◆ **TEXT PROVIDED**
□ □ □

[R-sig-ME] spaMM::fitme() - a glmm for longitudinal data that accounts for spatial autocorrelation

Thu Jul 16 10:19:07 CEST 2020

Le 15/07/2020 à 16:48, Sarah Chisholm a écrit :
> Thanks Francois. I hadn't considered that the number of unique 
> locations could be the source of the problem, rather than the size of 
> the entire data set. It is a possibility for me to simply remove 
> observations for a number of locations to bring the total sample size 
> (of unique coordinates) down. I'll also test a lattice model using the 
> IMRF() notation to describe the random spatial effect - I believe this 
> is what you referred to in your previous email?

yes, use the IMRF formula term for this purpose.

F.
>
> Sarah
>
> On Wed, Jul 15, 2020 at 10:01 AM Francois Rousset 
> <francois.rousset using umontpellier.fr 
> <mailto:francois.rousset using umontpellier.fr>> wrote:
>
>     Dear Thierry,
>
>     thanks. So (expectedly) this is a different issue. spaMM can fit
>     some correlation models described by objects produced by
>     INLA::inla.spde2.matern() and then, in my past experiments, the
>     computation times were close to those of INLA, and the memory
>     requirements were much smaller than what I wrote previously where
>     this is not what I meant by "Matern".

□ □ □

◆ **QUESTIONS TO ANSWER**
(a) Answer these questions about the spaMM mailing-list thread:
(i) Which formula term does the reply say to use for the lattice model?
(ii) What did Sarah say she had not considered could be the source of the problem?
(iii) Which INLA function produces the objects that describe correlation models spaMM can fit?
(b) Write the next part of the spaMM mailing-list thread, starting after its final sentence.

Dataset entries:

□ □ □

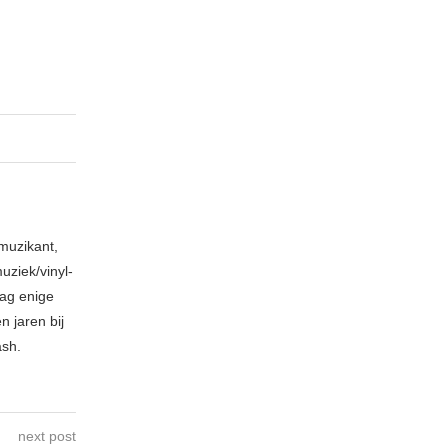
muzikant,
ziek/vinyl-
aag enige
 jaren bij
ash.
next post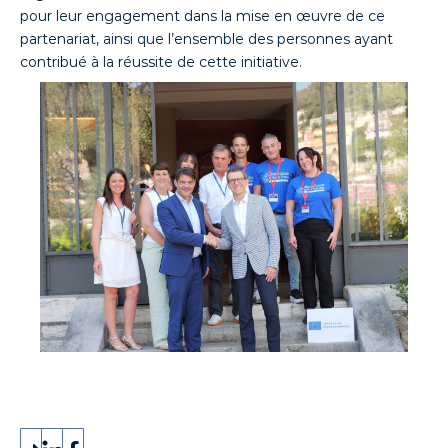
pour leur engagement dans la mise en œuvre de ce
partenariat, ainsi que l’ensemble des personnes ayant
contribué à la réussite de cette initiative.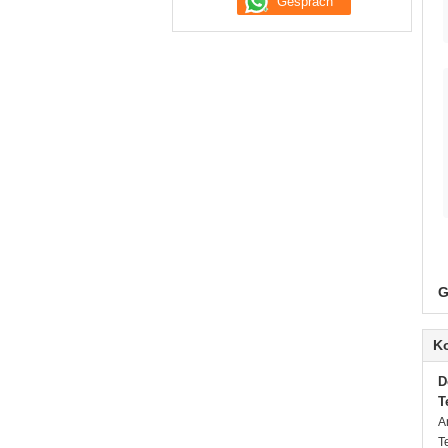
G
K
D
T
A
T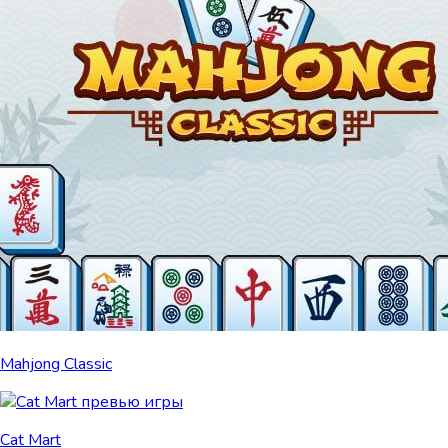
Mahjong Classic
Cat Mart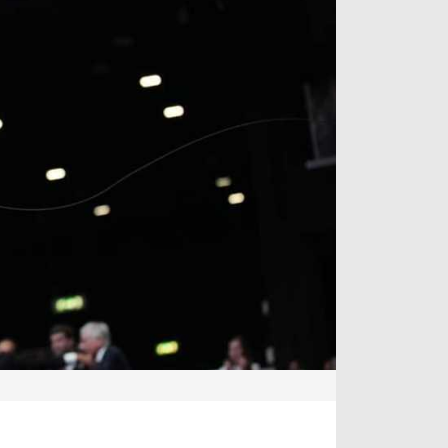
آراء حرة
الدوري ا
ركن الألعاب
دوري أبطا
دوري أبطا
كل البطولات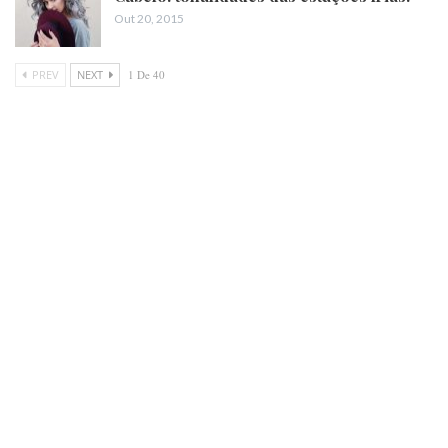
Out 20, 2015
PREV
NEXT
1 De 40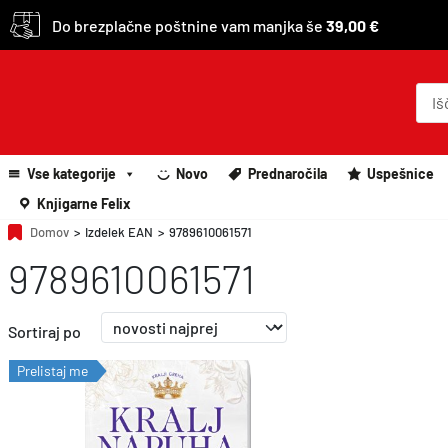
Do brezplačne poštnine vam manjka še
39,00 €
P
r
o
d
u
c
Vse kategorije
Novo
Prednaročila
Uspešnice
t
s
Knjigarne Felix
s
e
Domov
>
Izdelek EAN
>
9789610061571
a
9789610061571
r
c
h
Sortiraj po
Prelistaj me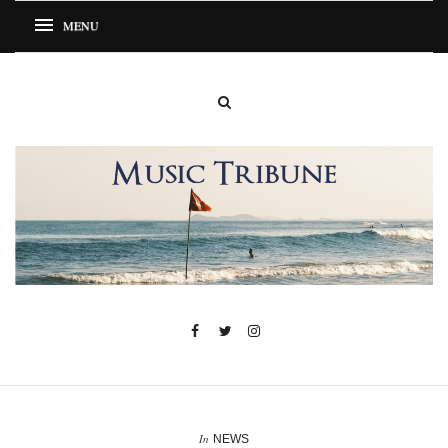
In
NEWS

□ □ □

◆ **ANSWERS TO THE TASKS**
(a)
(i) The IMRF formula term.
(ii) That the number of unique locations, rather than the size of the entire data set, could be the source of the problem.
(iii) INLA::inla.spde2.matern().

(b)
>
>     Beyond general features that contribute to these computational
>     differences (the use of sparse matrix methods, and to a lesser
>     extent the constraint on the smoothness parameter of the
>     approximated Matern model), the 'cutoff' argument in your call to
>     inla.mesh.2d() appears important to reduce the number  of
>     locations actually considered, in the most costly computations,
>     below the number of locations in the data (to 8804 rather than
>     30K, if I get it right), and this would also allow a faster fit by
>     spaMM when called on the resulting inla.spde2 object.
>
>     Best,
>
>     F.
>
>     Le 15/07/2020 à 12:50, Thierry Onkelinx a écrit :
>>     Dear François,
>>
>>     Here you go:
>>     https://drive.google.com/drive/folders/1Ocq88Yq9u_lM-loayRQlMyBS2HLy_Tio
>>     Almost 30K locations. Fit in little over 7 min on my laptop with
>>     16 GB RAM.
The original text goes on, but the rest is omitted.